In the forum thread on flattening a plane iron below, list every substance the original poster says was used to lubricate or clean the sharpening stones.

* _Text for analysis_
------------

What am I doing wrong (2 part problem)

Opensightryan

Ryan
Senior User
I have been trying to flatten the back of this iron for what seems like a couple of days in total, and I cant get this corner straightened out. Its from a new Stanley Sweetheart low angel jack and is as marked A2 steel. I am using DMT dia-sharp stones. I have coarse, fine, extra fine. I have been using water to lubricate with and have tried trend oil and simple green. I have also cleaned the stones with bar keeps friend and water.

If you look in the corner you can see the scratches running left to right no matter how hard or long I sharpen I cant get this corner taken care of. (This came off my coarse stone)
MVIMG_20200119_154801.jpg


Another pic of the same corner. (This pic is off my extra-fine stone!!!)
MVIMG_20200119_155223.jpg


The second question is how is it that the extra fine stone cuts faster/harder than my coarse stone (1st one from coarse, 2nd from extra fine, the pics are not reversed). I have had the coarse longer and used it more but I think I have got over the break in period for the fine and extra fine.

Please let me know what ya'll think I am about out of it.

Thanks, Ryan
 

Chris C

Chris
Senior User
Mark the end of the iron with a black sharpie and then run it over the coarse stone for 10 or so strokes.... That should show if the iron is low in that corner
 

Opensightryan

Ryan
Senior User
I have that corner is low. It just a patience problem I guess but I'm still baffled by why the coarse stone is not cutting all that well.

------------

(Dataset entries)
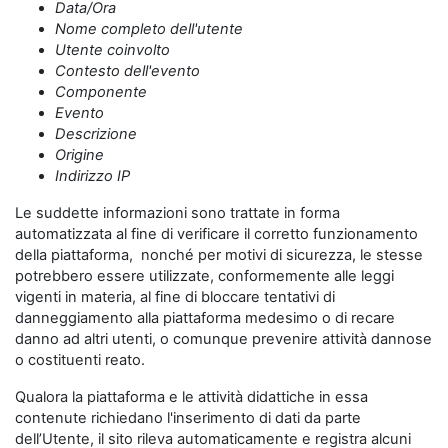
Data/Ora
Nome completo dell'utente
Utente coinvolto
Contesto dell'evento
Componente
Evento
Descrizione
Origine
Indirizzo IP
Le suddette informazioni sono trattate in forma
automatizzata al fine di verificare il corretto funzionamento
della piattaforma, nonché per motivi di sicurezza, le stesse
potrebbero essere utilizzate, conformemente alle leggi
vigenti in materia, al fine di bloccare tentativi di
danneggiamento alla piattaforma medesimo o di recare
danno ad altri utenti, o comunque prevenire attività dannose
o costituenti reato.
Qualora la piattaforma e le attività didattiche in essa
contenute richiedano l'inserimento di dati da parte
dell’Utente, il sito rileva automaticamente e registra alcuni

------------

* _Answer to this exercise_
- water
- trend oil
- simple green
- bar keeps friend